### Task to complete:
What you need to produce from the material below is an exact transcription of the lines from the one with "left eye: (557, 293)" through the one with "left hip: (234, 227)", both included, and no other line.

Top of Supplied data

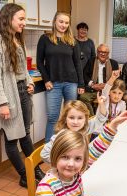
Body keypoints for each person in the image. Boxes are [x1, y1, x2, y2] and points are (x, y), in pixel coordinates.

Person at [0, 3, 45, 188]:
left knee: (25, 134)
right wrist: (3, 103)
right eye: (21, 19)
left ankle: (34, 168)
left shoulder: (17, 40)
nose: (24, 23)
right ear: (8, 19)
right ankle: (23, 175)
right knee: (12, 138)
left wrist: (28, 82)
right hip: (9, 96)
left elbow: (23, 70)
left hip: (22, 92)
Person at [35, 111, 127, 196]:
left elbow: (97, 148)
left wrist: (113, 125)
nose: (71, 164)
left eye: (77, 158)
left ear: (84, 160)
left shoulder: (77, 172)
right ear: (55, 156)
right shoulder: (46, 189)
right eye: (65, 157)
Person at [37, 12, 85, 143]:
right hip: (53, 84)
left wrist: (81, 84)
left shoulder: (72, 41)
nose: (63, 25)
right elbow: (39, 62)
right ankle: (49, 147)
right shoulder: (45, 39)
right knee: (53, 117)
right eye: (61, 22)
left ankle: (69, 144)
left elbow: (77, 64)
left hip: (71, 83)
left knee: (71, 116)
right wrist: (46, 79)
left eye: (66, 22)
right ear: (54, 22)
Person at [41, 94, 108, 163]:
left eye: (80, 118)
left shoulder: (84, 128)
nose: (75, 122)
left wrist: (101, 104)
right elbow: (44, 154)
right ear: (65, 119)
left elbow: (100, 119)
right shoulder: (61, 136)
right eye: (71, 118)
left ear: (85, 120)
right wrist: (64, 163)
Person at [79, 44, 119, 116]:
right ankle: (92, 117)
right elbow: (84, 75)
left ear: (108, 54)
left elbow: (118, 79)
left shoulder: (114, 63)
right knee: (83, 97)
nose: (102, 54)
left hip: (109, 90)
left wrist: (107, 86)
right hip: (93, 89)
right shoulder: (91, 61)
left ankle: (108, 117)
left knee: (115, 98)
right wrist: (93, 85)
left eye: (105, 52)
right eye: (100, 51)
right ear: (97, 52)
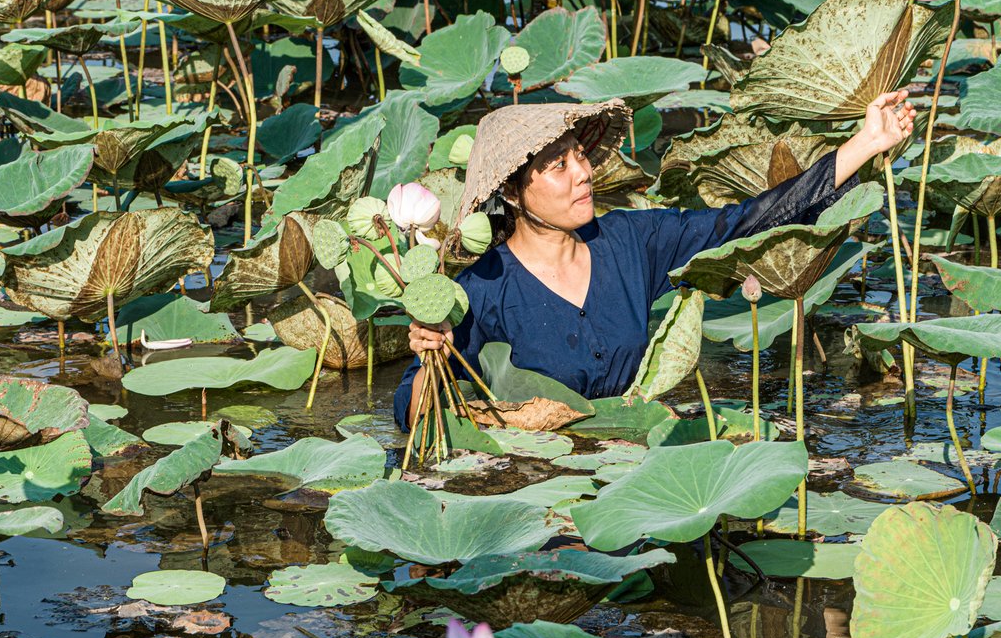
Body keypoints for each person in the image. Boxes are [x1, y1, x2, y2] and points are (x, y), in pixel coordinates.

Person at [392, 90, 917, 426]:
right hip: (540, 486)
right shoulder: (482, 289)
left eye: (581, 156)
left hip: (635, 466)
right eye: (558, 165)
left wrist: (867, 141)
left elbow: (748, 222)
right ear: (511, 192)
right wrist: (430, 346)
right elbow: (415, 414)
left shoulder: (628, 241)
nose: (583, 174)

Bottom of Supplied data
Top of Supplied data

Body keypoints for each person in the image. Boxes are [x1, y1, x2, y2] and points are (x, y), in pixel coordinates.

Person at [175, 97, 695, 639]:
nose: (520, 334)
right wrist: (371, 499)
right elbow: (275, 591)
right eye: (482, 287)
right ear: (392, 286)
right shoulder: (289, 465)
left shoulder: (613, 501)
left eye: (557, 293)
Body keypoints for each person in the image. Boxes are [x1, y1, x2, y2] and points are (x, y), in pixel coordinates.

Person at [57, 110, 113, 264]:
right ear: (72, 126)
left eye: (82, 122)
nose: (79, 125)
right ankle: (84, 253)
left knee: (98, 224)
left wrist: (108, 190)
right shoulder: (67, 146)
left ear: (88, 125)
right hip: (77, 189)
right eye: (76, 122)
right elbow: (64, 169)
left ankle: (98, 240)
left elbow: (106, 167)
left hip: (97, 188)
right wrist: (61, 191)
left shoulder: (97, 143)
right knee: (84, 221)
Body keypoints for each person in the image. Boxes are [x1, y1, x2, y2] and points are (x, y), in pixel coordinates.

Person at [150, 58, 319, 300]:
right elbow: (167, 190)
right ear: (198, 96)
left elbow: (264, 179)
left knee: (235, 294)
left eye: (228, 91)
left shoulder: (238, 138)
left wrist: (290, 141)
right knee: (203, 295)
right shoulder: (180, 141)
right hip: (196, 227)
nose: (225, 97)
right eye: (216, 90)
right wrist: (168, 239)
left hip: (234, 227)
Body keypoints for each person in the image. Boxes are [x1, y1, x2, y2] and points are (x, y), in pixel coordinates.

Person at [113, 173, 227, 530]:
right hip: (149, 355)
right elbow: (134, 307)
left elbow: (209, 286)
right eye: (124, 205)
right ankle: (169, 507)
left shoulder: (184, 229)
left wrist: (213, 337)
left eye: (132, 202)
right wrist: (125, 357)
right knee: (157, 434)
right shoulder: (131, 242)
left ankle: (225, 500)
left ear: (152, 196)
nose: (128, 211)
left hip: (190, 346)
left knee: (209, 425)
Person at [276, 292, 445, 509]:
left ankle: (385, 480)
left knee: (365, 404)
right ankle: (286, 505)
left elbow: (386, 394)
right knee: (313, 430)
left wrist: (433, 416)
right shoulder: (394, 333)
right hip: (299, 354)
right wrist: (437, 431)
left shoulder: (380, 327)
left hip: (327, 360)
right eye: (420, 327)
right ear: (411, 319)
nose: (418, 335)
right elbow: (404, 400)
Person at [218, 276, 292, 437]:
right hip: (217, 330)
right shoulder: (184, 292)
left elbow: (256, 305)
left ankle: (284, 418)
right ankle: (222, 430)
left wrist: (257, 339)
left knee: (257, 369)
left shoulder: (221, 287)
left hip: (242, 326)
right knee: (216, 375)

Bottom of Supplied data

### Solution to this task:
left eye: (557, 293)
Body keypoints for each person in the image. Boxes are [x1, y1, x2, y2] and points are (x, y), in pixel coordinates.

Person at [57, 110, 113, 264]:
right ear: (72, 126)
left eye: (82, 122)
nose: (79, 125)
right ankle: (84, 253)
left knee: (98, 224)
left wrist: (108, 190)
right shoulder: (67, 146)
left ear: (88, 125)
right hip: (77, 189)
right eye: (76, 122)
right elbow: (64, 169)
left ankle: (98, 240)
left elbow: (106, 167)
left hip: (97, 188)
right wrist: (61, 191)
left shoulder: (97, 143)
right knee: (84, 221)
Body keypoints for each person in the image. Boxes are [x1, y1, x2, y2] and points are (x, y), in pixel coordinates.

Person at [150, 58, 319, 300]:
right elbow: (167, 190)
right ear: (198, 96)
left elbow: (264, 179)
left knee: (235, 294)
left eye: (228, 91)
left shoulder: (238, 138)
left wrist: (290, 141)
right knee: (203, 295)
right shoulder: (180, 141)
right hip: (196, 227)
nose: (225, 97)
right eye: (216, 90)
right wrist: (168, 239)
left hip: (234, 227)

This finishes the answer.